- Required action: Go through the listing below and write out exactly the lines from the one that mentions "Many healthcare facilities offer v" through the one that mentions "DECLINE ALL", minus the pictures.

- Information shown:
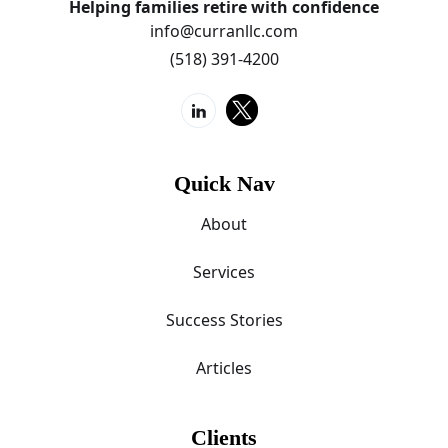
Helping families retire with confidence
info@curranllc.com
(518) 391-4200
Quick Nav
About
Services
Success Stories
Articles
Clients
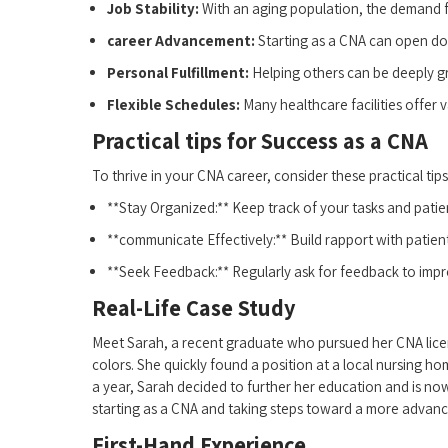
Job Stability:
With ‌an aging population, the demand f
career Advancement:
Starting ⁤as ‍a CNA can open do
Personal ‍Fulfillment:
Helping⁤ others can be deeply gra
Flexible ⁢Schedules:
Many healthcare facilities offer v
Practical‍ tips for Success as‌ a CNA
To thrive⁢ in your CNA career, consider these practical tips
**Stay Organized:** Keep track of ⁣your‌ tasks and‍ pati
**communicate Effectively:** Build rapport with patien
**Seek Feedback:** Regularly ask for feedback to improv
Real-Life Case Study
Meet Sarah, a recent graduate who pursued​ her CNA licen
colors. ⁣She ⁣quickly found a ⁤position at a local nursing 
a year, Sarah ⁤decided ⁢to further her education and is now
⁤starting​ as a CNA and taking steps toward a more advanc
First-Hand Experience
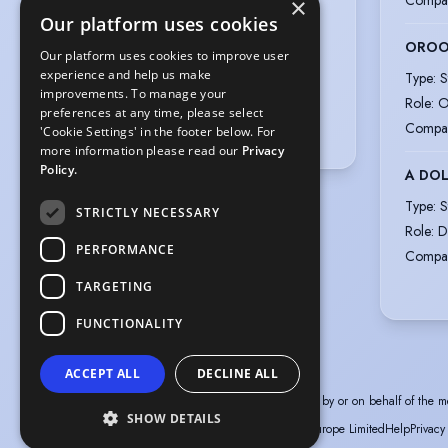
×
Appearance
:
Our platform uses cookies
Black-Other Areas, Black-African,
ORO
African-American
Our platform uses cookies to improve user
experience and help us make
Type
:
S
Hair colour
:
Black
improvements. To manage your
Role
:
O
Hair length
:
Short
preferences at any time, please select
Compa
'Cookie Settings' in the footer below. For
Eye colour
:
Brown
more information please read our
Privacy
Policy.
A DOL
Type
:
S
STRICTLY NECESSARY
Role
:
D
PERFORMANCE
Compa
TARGETING
FUNCTIONALITY
ACCEPT ALL
DECLINE ALL
The information in this profile has been provided by or on behalf of the m
SHOW DETAILS
© Spotlight, a trading name of Talent Systems Europe Limited
Help
Privacy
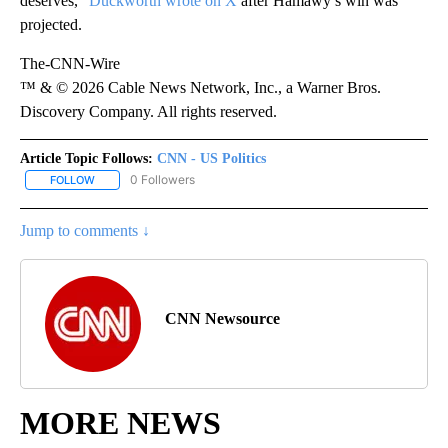
deserves,”
Duckworth wrote on X
after Hamawy’s win was
projected.
The-CNN-Wire
™ & © 2026 Cable News Network, Inc., a Warner Bros.
Discovery Company. All rights reserved.
Article Topic Follows:
CNN - US Politics
0 Followers
FOLLOW
FOLLOW "CNN - US POLITICS" TO RECEIVE NOTIFICATIONS ABOUT
Jump to comments ↓
CNN Newsource
MORE NEWS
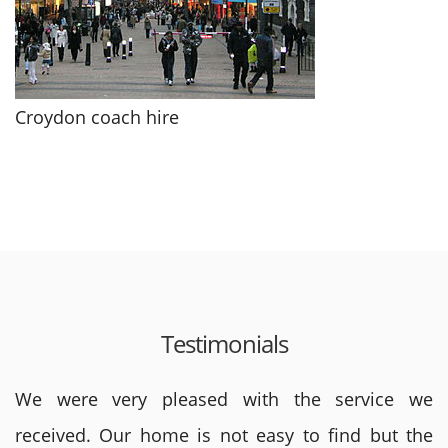
Croydon coach hire
Testimonials
We were very pleased with the service we
received. Our home is not easy to find but the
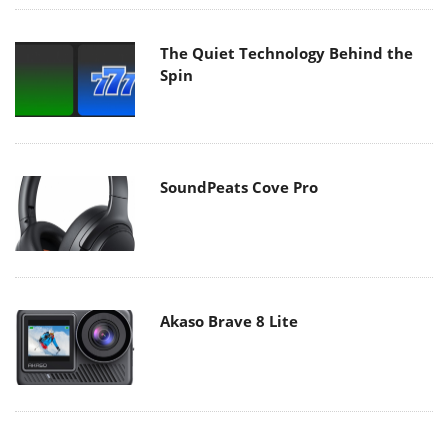
The Quiet Technology Behind the
Spin
SoundPeats Cove Pro
Akaso Brave 8 Lite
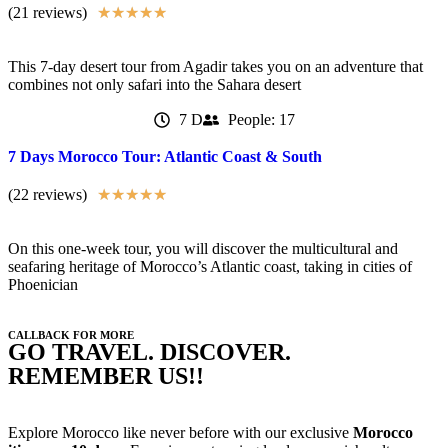
(21 reviews)
★
★
★
★
★
This 7-day desert tour from Agadir takes you on an adventure that
combines not only safari into the Sahara desert
7 D
People: 17
7 Days Morocco Tour: Atlantic Coast & South
(22 reviews)
★
★
★
★
★
On this one-week tour, you will discover the multicultural and
seafaring heritage of Morocco’s Atlantic coast, taking in cities of
Phoenician
CALLBACK FOR MORE
GO TRAVEL. DISCOVER.
REMEMBER US!!
Explore Morocco like never before with our exclusive
Morocco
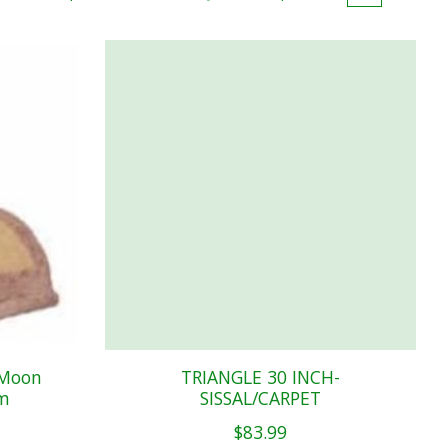
 Moon
TRIANGLE 30 INCH-
rm
SISSAL/CARPET
$83.99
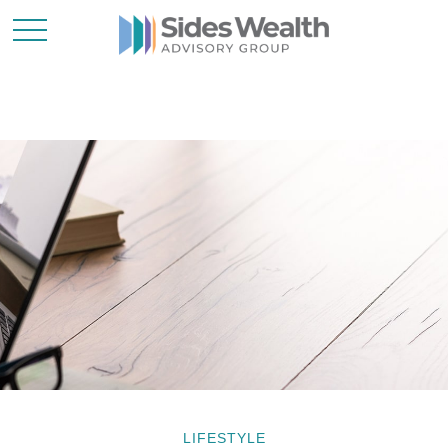
LIFESTYLE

- Response box:
Many healthcare facilities offer v
Practical‍ tips for Success as‌ a CNA
To thrive⁢ in your CNA career, consider these practical tips
**Stay Organized:** Keep track of ⁣your‌ tasks and‍ pati
**communicate Effectively:** Build rapport with patien
**Seek Feedback:** Regularly ask for feedback to improv
Real-Life Case Study
Meet Sarah, a recent graduate who pursued​ her CNA licen
colors. ⁣She ⁣quickly found a ⁤position at a local nursing 
a year, Sarah ⁤decided ⁢to further her education and is now
⁤starting​ as a CNA and taking steps toward a more advanc
First-Hand Experience
×
Appearance
:
Our platform uses cookies
Black-Other Areas, Black-African,
ORO
African-American
Our platform uses cookies to improve user
experience and help us make
Type
:
S
Hair colour
:
Black
improvements. To manage your
Role
:
O
Hair length
:
Short
preferences at any time, please select
Compa
'Cookie Settings' in the footer below. For
Eye colour
:
Brown
more information please read our
Privacy
Policy.
A DOL
Type
:
S
STRICTLY NECESSARY
Role
:
D
PERFORMANCE
Compa
TARGETING
FUNCTIONALITY
ACCEPT ALL
DECLINE ALL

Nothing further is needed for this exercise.